▶ [AUFGABENSTELLUNG]:
(1) Übersetze den Satz „Zum anderen steht der Titel exemplarisch für die Entstehungsgeschichte des Streifens.“ aus dem Textauszug ins Englische.
(2) Stelle die Zeilen der Datensätze von der Zeile mit „2.16 meters“ bis einschließlich der Zeile mit „Point (199, 298)“ als Markdown-Tabelle mit den Spalten „Nr.“ und „Zeile“ dar. Leerzeilen entfallen.

▶ [TEXTAUSZUG]:
====================

Originaltitel: Plan B – Scheiß auf Plan A__Herstellungsland: Deutschland__Erscheinungsjahr: 2017__Regie: Ufuk Genc, Michael Popescu__Darsteller: Can Aydin, Cha-Lee Yoon, Phong Giang, Eugene Boateng, Laurent Daniels, Julia Dietze, Gedeon Burkhard, Henry Meyer, Florian Kleine, Jennifer Bischof, Mike Möller u.a. |
„Plan B – Scheiß auf Plan A“: Ein wirklich treffender Filmtitel. Denn zum einen wird im Film mehr als nur einmal ein „Plan B“ erwähnt. Zum anderen steht der Titel exemplarisch für die Entstehungsgeschichte des Streifens. Denn wie ich im Interview mit Ufuk Genc und Michael Popescu, den Regisseuren von „Plan B“, erfahren habe, heißt ihr Film „Plan B“, weil „Plan A“ nicht funktioniert hat.

====================

▶ [ERFASSTE DATENSÄTZE]:
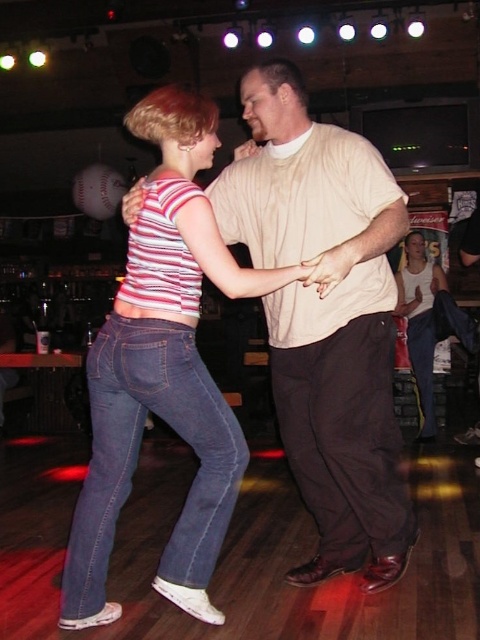
Between striped cotton tank top at center and white matte tank top at center, which one appears on the right side from the viewer's perspective?

From the viewer's perspective, white matte tank top at center appears more on the right side.

From the picture: Can you confirm if striped cotton tank top at center is positioned to the right of white matte tank top at center?

In fact, striped cotton tank top at center is to the left of white matte tank top at center.

Measure the distance between striped cotton tank top at center and camera.

The distance of striped cotton tank top at center from camera is 6.24 feet.

Identify the location of striped cotton tank top at center. (163, 371).

Measure the distance between point (85, 528) and camera.

2.16 meters

Who is more forward, (199, 298) or (479, 234)?

Point (199, 298)

At what (x,y) coordinates should I click in order to perform the action: click on striped cotton tank top at center. Please return your answer as a coordinate pair (x, y). This screenshot has width=480, height=640. Looking at the image, I should click on (163, 371).

Where is `denim jeans at lower left`? The height and width of the screenshot is (640, 480). denim jeans at lower left is located at coordinates (137, 454).

Which of these two, denim jeans at lower left or matte beige shirt at center, stands shorter?

With less height is matte beige shirt at center.

This screenshot has height=640, width=480. I want to click on denim jeans at lower left, so point(137,454).

The height and width of the screenshot is (640, 480). Identify the location of denim jeans at lower left. (137, 454).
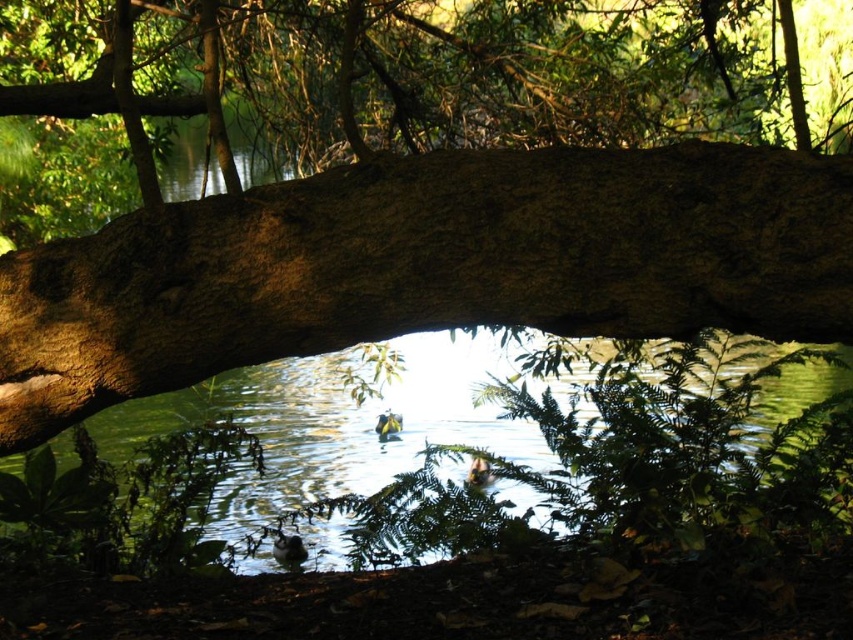
Question: Which point is closer to the camera taking this photo?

====================

▶ [LÖSUNGEN]:
(1) On the other hand, the title exemplifies the story of how the film came to be made.

(2)
| Nr. | Zeile |
|---|---|
| 1 | 2.16 meters |
| 2 | Who is more forward, (199, 298) or (479, 234)? |
| 3 | Point (199, 298) |